_ABOUT THIS TASK_
With the pictures omitted, transcribe each line below exactly as it is.

_EXERCISE INPUT_
——————
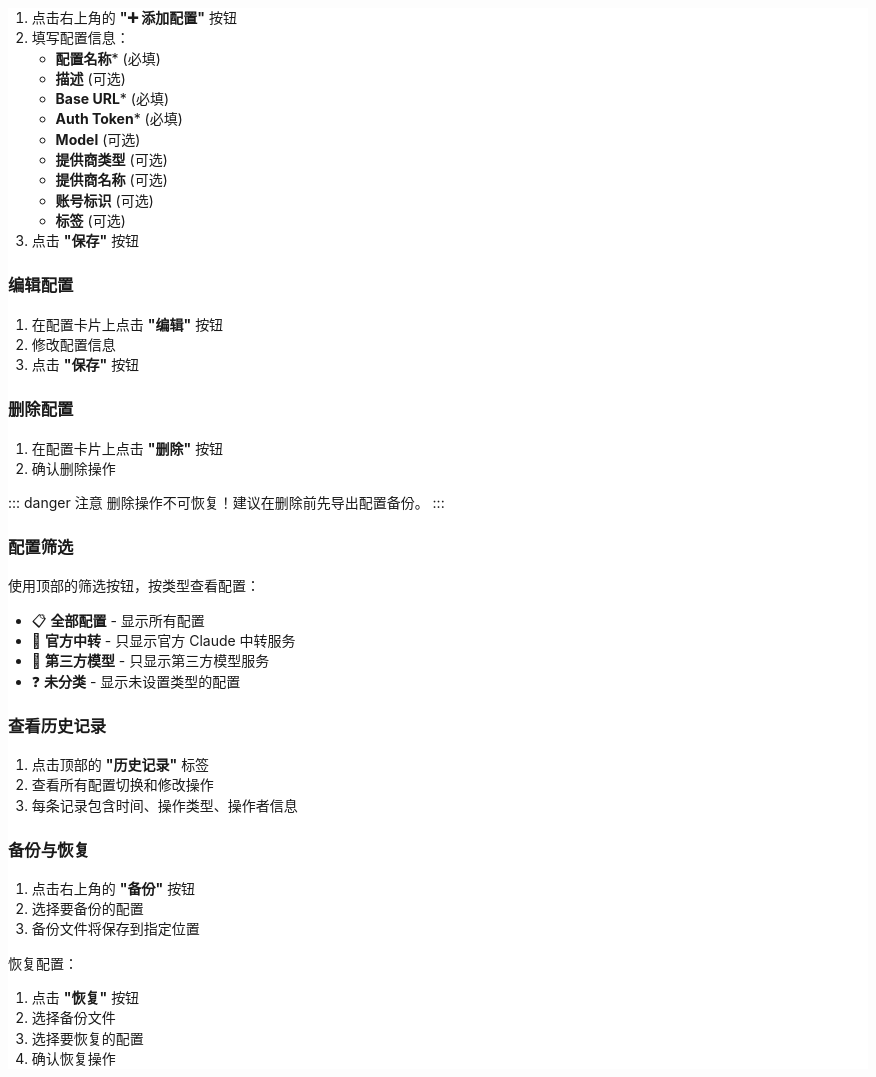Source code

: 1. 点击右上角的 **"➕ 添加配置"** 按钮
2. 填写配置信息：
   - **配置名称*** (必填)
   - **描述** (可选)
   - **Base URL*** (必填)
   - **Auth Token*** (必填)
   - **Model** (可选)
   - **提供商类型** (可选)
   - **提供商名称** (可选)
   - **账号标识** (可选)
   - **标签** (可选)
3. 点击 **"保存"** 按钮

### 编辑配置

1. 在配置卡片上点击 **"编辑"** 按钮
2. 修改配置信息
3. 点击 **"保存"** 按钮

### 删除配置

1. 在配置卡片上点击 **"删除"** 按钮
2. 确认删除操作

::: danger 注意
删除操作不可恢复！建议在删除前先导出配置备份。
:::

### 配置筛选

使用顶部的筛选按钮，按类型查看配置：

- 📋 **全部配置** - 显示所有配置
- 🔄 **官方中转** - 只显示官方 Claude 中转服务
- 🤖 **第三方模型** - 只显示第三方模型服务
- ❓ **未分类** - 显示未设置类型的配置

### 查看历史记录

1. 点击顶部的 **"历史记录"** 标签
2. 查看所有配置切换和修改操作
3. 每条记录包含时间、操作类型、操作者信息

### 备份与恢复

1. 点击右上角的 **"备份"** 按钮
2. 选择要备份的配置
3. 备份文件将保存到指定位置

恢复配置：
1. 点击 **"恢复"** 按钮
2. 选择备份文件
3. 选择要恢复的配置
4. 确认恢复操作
——————
_RESULT OF THE TASK_
Source code

: 1. 点击右上角的 **"➕ 添加配置"** 按钮
2. 填写配置信息：
   - **配置名称*** (必填)
   - **描述** (可选)
   - **Base URL*** (必填)
   - **Auth Token*** (必填)
   - **Model** (可选)
   - **提供商类型** (可选)
   - **提供商名称** (可选)
   - **账号标识** (可选)
   - **标签** (可选)
3. 点击 **"保存"** 按钮

### 编辑配置

1. 在配置卡片上点击 **"编辑"** 按钮
2. 修改配置信息
3. 点击 **"保存"** 按钮

### 删除配置

1. 在配置卡片上点击 **"删除"** 按钮
2. 确认删除操作

::: danger 注意
删除操作不可恢复！建议在删除前先导出配置备份。
:::

### 配置筛选

使用顶部的筛选按钮，按类型查看配置：

- 📋 **全部配置** - 显示所有配置
- 🔄 **官方中转** - 只显示官方 Claude 中转服务
- 🤖 **第三方模型** - 只显示第三方模型服务
- ❓ **未分类** - 显示未设置类型的配置

### 查看历史记录

1. 点击顶部的 **"历史记录"** 标签
2. 查看所有配置切换和修改操作
3. 每条记录包含时间、操作类型、操作者信息

### 备份与恢复

1. 点击右上角的 **"备份"** 按钮
2. 选择要备份的配置
3. 备份文件将保存到指定位置

恢复配置：
1. 点击 **"恢复"** 按钮
2. 选择备份文件
3. 选择要恢复的配置
4. 确认恢复操作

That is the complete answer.